### Material for this exercise:
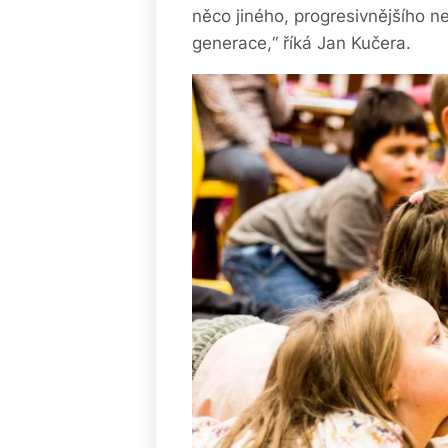
něco jiného, progresivnějšího n
generace,“ říká Jan Kučera.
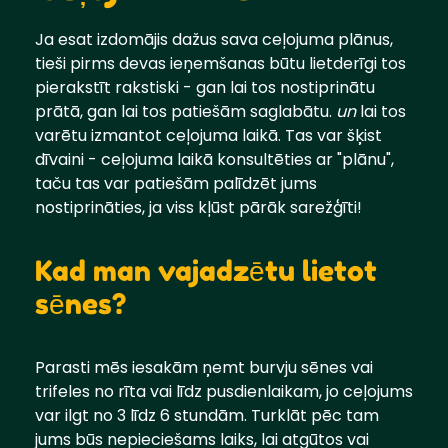
Ja esat izdomājis dažus sava ceļojuma plānus,
tieši pirms devas ieņemšanas būtu lietderīgi tos
pierakstīt rakstiski - gan lai tos nostiprinātu
prātā, gan lai tos patiešām saglabātu.
un
lai tos
varētu izmantot ceļojuma laikā. Tas var šķist
dīvaini - ceļojuma laikā konsultēties ar "plānu",
taču tas var patiešām palīdzēt jums
nostiprināties, ja viss kļūst pārāk sarežģīti!
Kad man vajadzētu lietot
sēnes?
Parasti mēs iesakām ņemt burvju sēnes vai
trifeles no rīta vai līdz pusdienlaikam, jo ceļojums
var ilgt no 3 līdz 6 stundām. Turklāt pēc tam
jums būs nepieciešams laiks, lai atgūtos vai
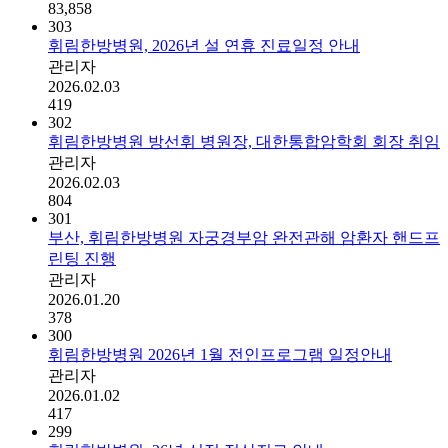
83,858
303
휘림한방병원, 2026년 설 연휴 진료일정 안내
관리자
2026.02.03
419
302
휘림한방병원 방선휘 병원장, 대한통합암학회 회장 취임
관리자
2026.02.03
804
301
부산, 휘림한방병원 자궁경부암 완전관해 암환자 핸드프
린팅 진행
관리자
2026.01.20
378
300
휘림한방병원 2026년 1월 전인프로그램 일정안내
관리자
2026.01.02
417
299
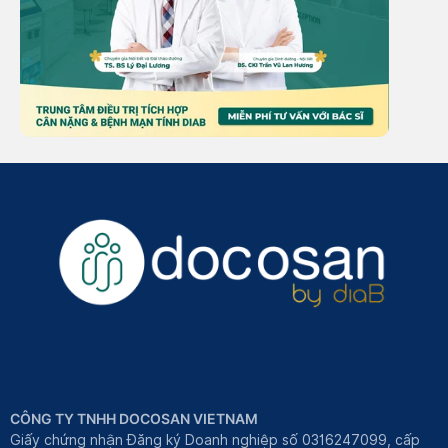
CÔNG TY TNHH DOCOSAN VIETNAM
Giấy chứng nhận Đăng ký Doanh nghiệp số 0316247099, cấp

### Description of the task:
Where a record holds a picture, leave the picture out and restate the rest word for word.

### Finished exercise:
něco jiného, progresivnějšího n
generace,“ říká Jan Kučera.
Ja esat izdomājis dažus sava ceļojuma plānus,
tieši pirms devas ieņemšanas būtu lietderīgi tos
pierakstīt rakstiski - gan lai tos nostiprinātu
prātā, gan lai tos patiešām saglabātu.
un
lai tos
varētu izmantot ceļojuma laikā. Tas var šķist
dīvaini - ceļojuma laikā konsultēties ar "plānu",
taču tas var patiešām palīdzēt jums
nostiprināties, ja viss kļūst pārāk sarežģīti!
Kad man vajadzētu lietot
sēnes?
Parasti mēs iesakām ņemt burvju sēnes vai
trifeles no rīta vai līdz pusdienlaikam, jo ceļojums
var ilgt no 3 līdz 6 stundām. Turklāt pēc tam
jums būs nepieciešams laiks, lai atgūtos vai
83,858
303
휘림한방병원, 2026년 설 연휴 진료일정 안내
관리자
2026.02.03
419
302
휘림한방병원 방선휘 병원장, 대한통합암학회 회장 취임
관리자
2026.02.03
804
301
부산, 휘림한방병원 자궁경부암 완전관해 암환자 핸드프
린팅 진행
관리자
2026.01.20
378
300
휘림한방병원 2026년 1월 전인프로그램 일정안내
관리자
2026.01.02
417
299
CÔNG TY TNHH DOCOSAN VIETNAM
Giấy chứng nhận Đăng ký Doanh nghiệp số 0316247099, cấp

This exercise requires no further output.